Abstract Background Risk assessment is a precision medicine technique that can be used to enhance population health when applied to prevention. Several barriers limit the uptake of risk assessment in health care systems; and little is known about the potential impact that adoption of systematic risk assessment for screening and prevention in the primary care population might have. Here we present results of a first of its kind multi-institutional study of a precision medicine tool for systematic risk assessment. Methods We undertook an implementation-effectiveness trial of systematic risk assessment of primary care patients in 19 primary care clinics at four geographically and culturally diverse healthcare systems.

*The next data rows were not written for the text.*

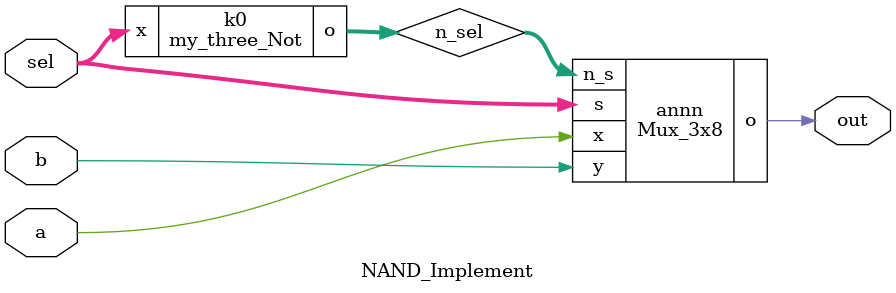
<source format=v>
`timescale 1ns/1ps

module my_And(o, x, y);
    input x, y;
    output o;

    wire tmp_And;

    nand a0(tmp_And, x, y);
    nand a1(o, tmp_And, tmp_And);

endmodule

module my_Or(o, x, y);
    input x, y;
    output o;

    wire tmp1_Or, tmp2_Or;

    nand o0(tmp1_Or, x, x);
    nand o1(tmp2_Or, y, y);
    nand o2(o, tmp1_Or, tmp2_Or);

endmodule

module my_Nor(o, x, y);
    input x, y;
    output o;

    wire tmp1_Nor, tmp2_Nor, tmp3_Nor;

    nand n1(tmp1_Nor, x, x);
    nand n2(tmp2_Nor, y, y);
    nand n3(tmp3_Nor, tmp1_Nor, tmp2_Nor);
    nand n4(o, tmp3_Nor, tmp3_Nor);

endmodule

module my_Xor(o, x, y);
    input x, y;
    output o;

    wire tmp1_Xor, tmp2_Xor, tmp3_Xor;

    nand x0(tmp1_Xor, x, y);
    nand x1(tmp2_Xor, x, tmp1_Xor);
    nand x3(tmp3_Xor, y, tmp1_Xor);
    nand x4(o, tmp2_Xor, tmp3_Xor);

endmodule

module my_Xnor(o, x, y);
    input x, y;
    output o;

    wire tmp1_Xnor, tmp2_Xnor, tmp3_Xnor, tmp4_Xnor;

    nand x5(tmp1_Xnor, x, x);
    nand x6(tmp2_Xnor, y, y);
    nand x7(tmp3_Xnor, x, y);
    nand x8(tmp4_Xnor, tmp1_Xnor, tmp2_Xnor);
    nand x9(o, tmp3_Xnor, tmp4_Xnor);

endmodule

module my_three_Not(o, x);
    input [3-1:0] x;
    output [3-1:0] o;

    nand mn(o[0], x[0], x[0]);
    nand mn1(o[1], x[1], x[1]);
    nand mn2(o[2], x[2],x [2]);

endmodule

module And_4x1 (o, in1, in2, in3, in4); 
    input in1, in2, in3, in4;
    output o;

    wire tmp1, tmp2;

    my_And e0(tmp1, in1, in2);
    my_And e1(tmp2, in3, in4);
    my_And e2(o, tmp1, tmp2);

endmodule

module Or_4x1 (o, in1, in2, in3, in4);
    input in1, in2, in3, in4;
    output o;

    wire tmp1, tmp2;

    my_Or e3(tmp1, in1, in2);
    my_Or e4(tmp2, in3, in4);
    my_Or e9(o, tmp1, tmp2);

endmodule

module Mux_3x8 (o, x, y, s, n_s);
    input x, y;
    input [3-1:0] s, n_s;
    output o;

    wire tmp1, tmp2, tmp3, tmp4, tmp5, tmp6, tmp7, tmp8;
    wire mid1, mid2, mid3, mid4, mid5, mid6, mid7, mid8;
    wire ha1, ha2, ha3, ha4;

    nand m0(tmp1, x, y);
    And_4x1 q0(mid1, tmp1, n_s[0], n_s[1], n_s[2]);

    my_And m1(tmp2, x, y);
    And_4x1 q1(mid2, tmp2, s[0], n_s[1], n_s[2]);
    my_Or h0(ha1, mid1, mid2);
    //

    //
    my_Or m2(tmp3, x, y);
    And_4x1 q2(mid3, tmp3, n_s[0], s[1], n_s[2]);

    my_Nor m3(tmp4, x, y);
    And_4x1 q3(mid4, tmp4, s[0], s[1], n_s[2]);
    my_Or h1(ha2, mid3, mid4);
    //

    //
    my_Xor m4(tmp5, x, y);
    And_4x1 q4(mid5, tmp5, n_s[0], n_s[1], s[2]);

    my_Xnor m5(tmp6, x, y);
    And_4x1 q5(mid6, tmp6, s[0], n_s[1], s[2]);
    my_Or h2(ha3, mid5, mid6);
    //

    nand m6(tmp7, x, x);
    And_4x1 q6(mid7, tmp7, n_s[0], s[1], s[2]);
    And_4x1 q7(mid8, tmp7, s[0], s[1], s[2]);
    my_Or h3(ha4, mid7, mid8);

    Or_4x1 hhaha(o, ha1, ha2, ha3, ha4);
endmodule

module NAND_Implement(a, b, sel, out);
    input a, b;
    input [3-1:0] sel;
    output out;

    wire [3-1:0] n_sel;

    my_three_Not k0(n_sel, sel);

    
    Mux_3x8 annn(out, a, b, sel, n_sel);

endmodule

</source>
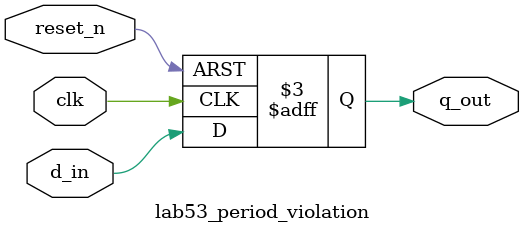
<source format=v>
`timescale 1ns / 1ps


module lab53_period_violation(
                                input d_in, clk, reset_n,
                                output reg q_out

    );
always @(posedge clk or negedge reset_n)
    begin
        if(!reset_n)
            q_out <= 1'b0;
        else
            q_out <= d_in;
    end
endmodule

</source>
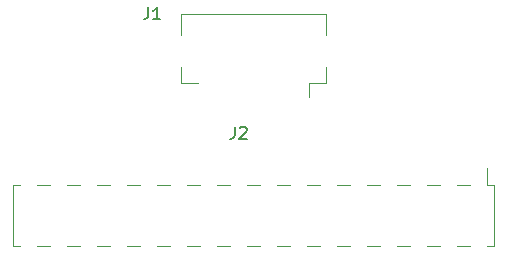
<source format=gbr>
%TF.GenerationSoftware,KiCad,Pcbnew,9.0.0*%
%TF.CreationDate,2025-10-10T10:30:39-07:00*%
%TF.ProjectId,fj-eyespi-min,666a2d65-7965-4737-9069-2d6d696e2e6b,rev?*%
%TF.SameCoordinates,Original*%
%TF.FileFunction,Legend,Top*%
%TF.FilePolarity,Positive*%
%FSLAX46Y46*%
G04 Gerber Fmt 4.6, Leading zero omitted, Abs format (unit mm)*
G04 Created by KiCad (PCBNEW 9.0.0) date 2025-10-10 10:30:39*
%MOMM*%
%LPD*%
G01*
G04 APERTURE LIST*
%ADD10C,0.150000*%
%ADD11C,0.120000*%
G04 APERTURE END LIST*
D10*
X154366666Y-86454819D02*
X154366666Y-87169104D01*
X154366666Y-87169104D02*
X154319047Y-87311961D01*
X154319047Y-87311961D02*
X154223809Y-87407200D01*
X154223809Y-87407200D02*
X154080952Y-87454819D01*
X154080952Y-87454819D02*
X153985714Y-87454819D01*
X154795238Y-86550057D02*
X154842857Y-86502438D01*
X154842857Y-86502438D02*
X154938095Y-86454819D01*
X154938095Y-86454819D02*
X155176190Y-86454819D01*
X155176190Y-86454819D02*
X155271428Y-86502438D01*
X155271428Y-86502438D02*
X155319047Y-86550057D01*
X155319047Y-86550057D02*
X155366666Y-86645295D01*
X155366666Y-86645295D02*
X155366666Y-86740533D01*
X155366666Y-86740533D02*
X155319047Y-86883390D01*
X155319047Y-86883390D02*
X154747619Y-87454819D01*
X154747619Y-87454819D02*
X155366666Y-87454819D01*
X147041666Y-76329819D02*
X147041666Y-77044104D01*
X147041666Y-77044104D02*
X146994047Y-77186961D01*
X146994047Y-77186961D02*
X146898809Y-77282200D01*
X146898809Y-77282200D02*
X146755952Y-77329819D01*
X146755952Y-77329819D02*
X146660714Y-77329819D01*
X148041666Y-77329819D02*
X147470238Y-77329819D01*
X147755952Y-77329819D02*
X147755952Y-76329819D01*
X147755952Y-76329819D02*
X147660714Y-76472676D01*
X147660714Y-76472676D02*
X147565476Y-76567914D01*
X147565476Y-76567914D02*
X147470238Y-76615533D01*
D11*
%TO.C,J2*%
X176330000Y-96575000D02*
X175760000Y-96575000D01*
X176330000Y-91375000D02*
X176330000Y-96575000D01*
X176330000Y-91375000D02*
X175760000Y-91375000D01*
X175760000Y-89935000D02*
X175760000Y-91375000D01*
X174240000Y-96575000D02*
X173220000Y-96575000D01*
X174240000Y-91375000D02*
X173220000Y-91375000D01*
X171700000Y-96575000D02*
X170680000Y-96575000D01*
X171700000Y-91375000D02*
X170680000Y-91375000D01*
X169160000Y-96575000D02*
X168140000Y-96575000D01*
X169160000Y-91375000D02*
X168140000Y-91375000D01*
X166620000Y-96575000D02*
X165600000Y-96575000D01*
X166620000Y-91375000D02*
X165600000Y-91375000D01*
X164080000Y-96575000D02*
X163060000Y-96575000D01*
X164080000Y-91375000D02*
X163060000Y-91375000D01*
X161540000Y-96575000D02*
X160520000Y-96575000D01*
X161540000Y-91375000D02*
X160520000Y-91375000D01*
X159000000Y-96575000D02*
X157980000Y-96575000D01*
X159000000Y-91375000D02*
X157980000Y-91375000D01*
X156460000Y-96575000D02*
X155440000Y-96575000D01*
X156460000Y-91375000D02*
X155440000Y-91375000D01*
X153920000Y-96575000D02*
X152900000Y-96575000D01*
X153920000Y-91375000D02*
X152900000Y-91375000D01*
X151380000Y-96575000D02*
X150360000Y-96575000D01*
X151380000Y-91375000D02*
X150360000Y-91375000D01*
X148840000Y-96575000D02*
X147820000Y-96575000D01*
X148840000Y-91375000D02*
X147820000Y-91375000D01*
X146300000Y-96575000D02*
X145280000Y-96575000D01*
X146300000Y-91375000D02*
X145280000Y-91375000D01*
X143760000Y-96575000D02*
X142740000Y-96575000D01*
X143760000Y-91375000D02*
X142740000Y-91375000D01*
X141220000Y-96575000D02*
X140200000Y-96575000D01*
X141220000Y-91375000D02*
X140200000Y-91375000D01*
X138680000Y-96575000D02*
X137660000Y-96575000D01*
X138680000Y-91375000D02*
X137660000Y-91375000D01*
X136140000Y-96575000D02*
X135570000Y-96575000D01*
X136140000Y-91375000D02*
X135570000Y-91375000D01*
X135570000Y-91375000D02*
X135570000Y-96575000D01*
%TO.C,J1*%
X149800000Y-76950000D02*
X149800000Y-78690000D01*
X149800000Y-82750000D02*
X149800000Y-81410000D01*
X151290000Y-82750000D02*
X149800000Y-82750000D01*
X160610000Y-82750000D02*
X160610000Y-83950000D01*
X160610000Y-82750000D02*
X162100000Y-82750000D01*
X162100000Y-76950000D02*
X149800000Y-76950000D01*
X162100000Y-78690000D02*
X162100000Y-76950000D01*
X162100000Y-82750000D02*
X162100000Y-81410000D01*
%TD*%
M02*

</source>
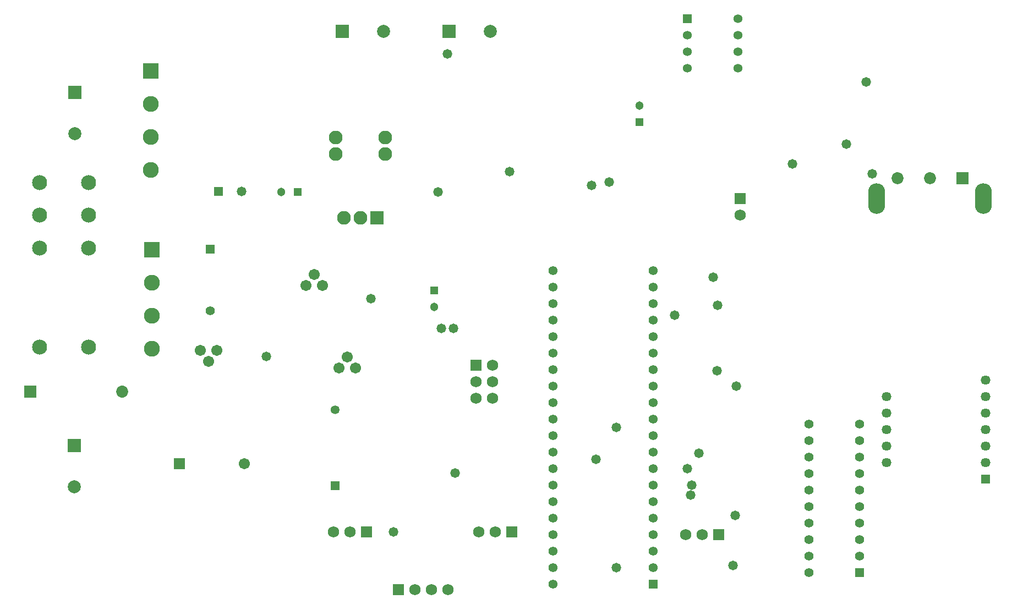
<source format=gbr>
G04*
G04 #@! TF.GenerationSoftware,Altium Limited,Altium Designer,22.4.2 (48)*
G04*
G04 Layer_Color=16711935*
%FSLAX25Y25*%
%MOIN*%
G70*
G04*
G04 #@! TF.SameCoordinates,97987FA3-2DFC-465C-9EA8-C567EA978DF9*
G04*
G04*
G04 #@! TF.FilePolarity,Negative*
G04*
G01*
G75*
%ADD54C,0.06706*%
%ADD55R,0.07887X0.07887*%
%ADD56C,0.07887*%
%ADD57C,0.05769*%
%ADD58R,0.05769X0.05769*%
%ADD59R,0.07887X0.07887*%
%ADD60R,0.09599X0.09599*%
%ADD61C,0.09599*%
%ADD62C,0.09068*%
%ADD63R,0.07296X0.07296*%
%ADD64C,0.07296*%
%ADD65R,0.05131X0.05131*%
%ADD66C,0.05131*%
%ADD67R,0.05820X0.05820*%
%ADD68C,0.05820*%
%ADD69R,0.06706X0.06706*%
%ADD70R,0.05524X0.05524*%
%ADD71C,0.05524*%
%ADD72R,0.08359X0.08359*%
%ADD73C,0.08359*%
%ADD74C,0.08300*%
%ADD75R,0.05359X0.05359*%
%ADD76C,0.05359*%
%ADD77R,0.05131X0.05131*%
%ADD78R,0.06902X0.06902*%
%ADD79C,0.06902*%
%ADD80R,0.05461X0.05461*%
%ADD81C,0.05461*%
%ADD82R,0.06902X0.06902*%
%ADD83R,0.05328X0.05328*%
%ADD84C,0.05328*%
%ADD85R,0.05485X0.05485*%
%ADD86C,0.05485*%
%ADD87C,0.07284*%
%ADD88R,0.07284X0.07284*%
G04:AMPARAMS|DCode=89|XSize=102.36mil|YSize=185.04mil|CornerRadius=51.18mil|HoleSize=0mil|Usage=FLASHONLY|Rotation=0.000|XOffset=0mil|YOffset=0mil|HoleType=Round|Shape=RoundedRectangle|*
%AMROUNDEDRECTD89*
21,1,0.10236,0.08268,0,0,0.0*
21,1,0.00000,0.18504,0,0,0.0*
1,1,0.10236,0.00000,-0.04134*
1,1,0.10236,0.00000,-0.04134*
1,1,0.10236,0.00000,0.04134*
1,1,0.10236,0.00000,0.04134*
%
%ADD89ROUNDEDRECTD89*%
G04:AMPARAMS|DCode=90|XSize=102.36mil|YSize=185.04mil|CornerRadius=51.18mil|HoleSize=0mil|Usage=FLASHONLY|Rotation=0.000|XOffset=0mil|YOffset=0mil|HoleType=Round|Shape=RoundedRectangle|*
%AMROUNDEDRECTD90*
21,1,0.10236,0.08268,0,0,0.0*
21,1,0.00000,0.18504,0,0,0.0*
1,1,0.10236,0.00000,-0.04134*
1,1,0.10236,0.00000,-0.04134*
1,1,0.10236,0.00000,0.04134*
1,1,0.10236,0.00000,0.04134*
%
%ADD90ROUNDEDRECTD90*%
%ADD91C,0.05800*%
D54*
X212500Y273000D02*
D03*
X217500Y266500D02*
D03*
X222500Y273000D02*
D03*
X296500Y262500D02*
D03*
X301500Y269000D02*
D03*
X306500Y262500D02*
D03*
X286500Y312563D02*
D03*
X281500Y319063D02*
D03*
X276500Y312563D02*
D03*
X239000Y204500D02*
D03*
D55*
X298500Y466500D02*
D03*
X363000D02*
D03*
D56*
X323500D02*
D03*
X136500Y404500D02*
D03*
X136000Y190500D02*
D03*
X388000Y466500D02*
D03*
D57*
X628000Y225000D02*
D03*
Y215000D02*
D03*
Y205000D02*
D03*
Y235000D02*
D03*
Y245000D02*
D03*
X688000Y225000D02*
D03*
Y235000D02*
D03*
Y245000D02*
D03*
Y215000D02*
D03*
Y205000D02*
D03*
Y255000D02*
D03*
D58*
Y195000D02*
D03*
D59*
X136500Y429500D02*
D03*
X136000Y215500D02*
D03*
D60*
X182500Y442500D02*
D03*
X183000Y334000D02*
D03*
D61*
X182500Y422500D02*
D03*
Y402500D02*
D03*
Y382500D02*
D03*
X183000Y314000D02*
D03*
Y294000D02*
D03*
Y274000D02*
D03*
D62*
X144764Y275000D02*
D03*
Y335079D02*
D03*
Y354921D02*
D03*
Y374764D02*
D03*
X115236D02*
D03*
Y354921D02*
D03*
Y335079D02*
D03*
Y275000D02*
D03*
D63*
X109488Y248000D02*
D03*
D64*
X165000D02*
D03*
D65*
X271343Y369000D02*
D03*
D66*
X261500D02*
D03*
X478500Y421343D02*
D03*
X354000Y299500D02*
D03*
D67*
X223500Y369500D02*
D03*
D68*
X237280D02*
D03*
D69*
X199630Y204500D02*
D03*
D70*
X218500Y334402D02*
D03*
D71*
Y297000D02*
D03*
D72*
X319500Y353500D02*
D03*
D73*
X309500D02*
D03*
X299500D02*
D03*
D74*
X324500Y392000D02*
D03*
Y402000D02*
D03*
X294500D02*
D03*
Y392000D02*
D03*
D75*
X507500Y474000D02*
D03*
D76*
Y464000D02*
D03*
Y454000D02*
D03*
Y444000D02*
D03*
X538248D02*
D03*
Y454000D02*
D03*
Y464000D02*
D03*
Y474000D02*
D03*
D77*
X478500Y411500D02*
D03*
X354000Y309343D02*
D03*
D78*
X401000Y163000D02*
D03*
X313000D02*
D03*
X332500Y128000D02*
D03*
X526500Y161500D02*
D03*
D79*
X391000Y163000D02*
D03*
X381000D02*
D03*
X303000D02*
D03*
X293000D02*
D03*
X539500Y355000D02*
D03*
X389500Y264000D02*
D03*
X379500Y254000D02*
D03*
Y244000D02*
D03*
X389500Y254000D02*
D03*
Y244000D02*
D03*
X342500Y128000D02*
D03*
X352500D02*
D03*
X362500D02*
D03*
X516500Y161500D02*
D03*
X506500D02*
D03*
D80*
X486748Y131500D02*
D03*
D81*
Y141500D02*
D03*
Y151500D02*
D03*
Y161500D02*
D03*
Y171500D02*
D03*
Y181500D02*
D03*
Y191500D02*
D03*
Y201500D02*
D03*
Y211500D02*
D03*
Y221500D02*
D03*
Y231500D02*
D03*
Y241500D02*
D03*
Y251500D02*
D03*
Y261500D02*
D03*
Y271500D02*
D03*
Y281500D02*
D03*
Y291500D02*
D03*
Y301500D02*
D03*
Y311500D02*
D03*
Y321500D02*
D03*
X426000D02*
D03*
Y311500D02*
D03*
Y301500D02*
D03*
Y291500D02*
D03*
Y281500D02*
D03*
Y271500D02*
D03*
Y261500D02*
D03*
Y251500D02*
D03*
Y241500D02*
D03*
Y231500D02*
D03*
Y221500D02*
D03*
Y211500D02*
D03*
Y201500D02*
D03*
Y191500D02*
D03*
Y181500D02*
D03*
Y171500D02*
D03*
Y161500D02*
D03*
Y151500D02*
D03*
Y141500D02*
D03*
Y131500D02*
D03*
D82*
X539500Y365000D02*
D03*
X379500Y264000D02*
D03*
D83*
X294000Y190937D02*
D03*
D84*
Y237000D02*
D03*
D85*
X611618Y138500D02*
D03*
D86*
Y148500D02*
D03*
Y158500D02*
D03*
Y168500D02*
D03*
Y178500D02*
D03*
Y188500D02*
D03*
Y198500D02*
D03*
Y208500D02*
D03*
Y218500D02*
D03*
Y228500D02*
D03*
X580988D02*
D03*
Y218500D02*
D03*
Y208500D02*
D03*
Y198500D02*
D03*
Y188500D02*
D03*
Y178500D02*
D03*
Y168500D02*
D03*
Y158500D02*
D03*
Y148500D02*
D03*
Y138500D02*
D03*
D87*
X634815Y377331D02*
D03*
X654500D02*
D03*
D88*
X674185D02*
D03*
D89*
X686783Y365126D02*
D03*
D90*
X622217D02*
D03*
D91*
X536400Y173100D02*
D03*
X356500Y369000D02*
D03*
X365795Y286500D02*
D03*
X464500Y226300D02*
D03*
X399900Y381500D02*
D03*
X603600Y398000D02*
D03*
X571200Y385973D02*
D03*
X619500Y380000D02*
D03*
X449453Y373000D02*
D03*
X366600Y198800D02*
D03*
X525500Y260600D02*
D03*
X523100Y317500D02*
D03*
X499800Y294552D02*
D03*
X452200Y207200D02*
D03*
X510100Y191500D02*
D03*
X464500Y141500D02*
D03*
X509400Y185300D02*
D03*
X315900Y304400D02*
D03*
X535000Y142900D02*
D03*
X358300Y286500D02*
D03*
X329400Y163000D02*
D03*
X507500Y201500D02*
D03*
X460000Y375100D02*
D03*
X615900Y435616D02*
D03*
X362000Y452700D02*
D03*
X514300Y210800D02*
D03*
X252400Y269374D02*
D03*
X525600Y300352D02*
D03*
X537000Y251500D02*
D03*
M02*

</source>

All adult English or Spanish speaking patients were invited to enter personal and family health history data into MeTree, a patient-facing family health history driven risk assessment program, for 27 medical conditions. Risk assessment recommendations followed evidence-based guidelines for identifying and managing those at increased disease risk. Results One thousand eight hundred eighty-nine participants completed MeTree, entering information on N = 25,967 individuals. Mean relatives entered = 13.7 (SD 7.9), range 7–74. N = 1443 (76.4%) participants received increased risk recommendations: 597 (31.6%) for monogenic hereditary conditions, 508 (26.9%) for familial-level risk, and 1056 (56.1%) for risk of a common chronic disease. There were 6617 recommendations given across the 1443 participants. In multivariate analysis, only the total number of relatives entered was significantly associated with receiving a recommendation. Conclusions A significant percentage of the general primary care population meet criteria for more intensive risk management. In particular 46% for monogenic hereditary and familial level disease risk. Adopting strategies to facilitate systematic risk assessment in primary care could have a significant impact on populations within the U.S. and even beyond. Trial registration Clinicaltrials.gov number NCT01956773 , registered 10/8/2013.